■ SOURCE DOCUMENT

+--

Lake Roland

Quick Facts

Lake Roland

Maryland

Map

Things To Do

Overview

Lake Roland Nature Council (LRNC) is a membership based, volunteer, non-profit organization dedicated to the stewardship of Lake Roland. The Council works in cooperation with Baltimore County Department of Recreation and Parks to maintain, preserve and protect the natural environment and historic structures in the Park, providing a legacy for future generations. In addition, the nature council helps with various recreational and educational programs.
 
The main entrance to the Park is located at 1000 Lakeside Drive, Baltimore, MD, 21210. There is also access from the Falls Road MTA light rail station.
 
Centered on Lake Roland in the Jones Falls valley, Lake Roland has over 500 acres of exceptionally diverse ecosystems including wetlands, meadows, and mature hardwood forests. Most significant is the environmentally sensitive serpentine barrens in the Bare Hills area, home to many rare and endangered species of flora and fauna. The park is historically significant, with not one, but two National Register Historic Districts!

+--

■ PROVIDED INFORMATION
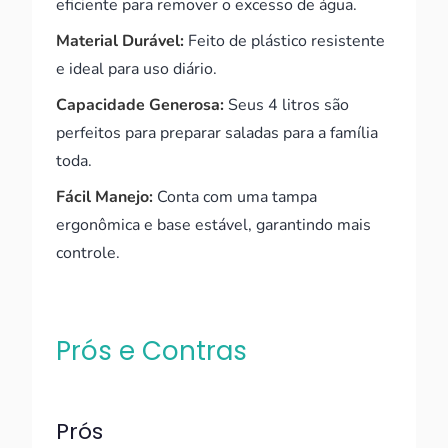
eficiente para remover o excesso de água.
Material Durável:
Feito de plástico resistente
e ideal para uso diário.
Capacidade Generosa:
Seus 4 litros são
perfeitos para preparar saladas para a família
toda.
Fácil Manejo:
Conta com uma tampa
ergonômica e base estável, garantindo mais
controle.
Prós e Contras
Prós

+--

■ PROBLEMS TO SOLVE
#1 In the Lake Roland text, copy the passage that begins with the words containing "Things To Do" and ends with "light rail station.".
#2 Using the Lake Roland text, mark each statement yes or no and quote the words that decide it: (a) The park's main entrance is at 1000 Lakeside Drive. (b) Lake Roland Nature Council is staffed by paid employees. (c) The park holds three National Register Historic Districts.

■ ANSWERS FOR THE TASKS
#1
Things To Do

Overview

Lake Roland Nature Council (LRNC) is a membership based, volunteer, non-profit organization dedicated to the stewardship of Lake Roland. The Council works in cooperation with Baltimore County Department of Recreation and Parks to maintain, preserve and protect the natural environment and historic structures in the Park, providing a legacy for future generations. In addition, the nature council helps with various recreational and educational programs.
 
The main entrance to the Park is located at 1000 Lakeside Drive, Baltimore, MD, 21210. There is also access from the Falls Road MTA light rail station.

#2
(a) Yes: "The main entrance to the Park is located at 1000 Lakeside Drive, Baltimore, MD, 21210."
(b) No: "a membership based, volunteer, non-profit organization"
(c) No: "with not one, but two National Register Historic Districts!"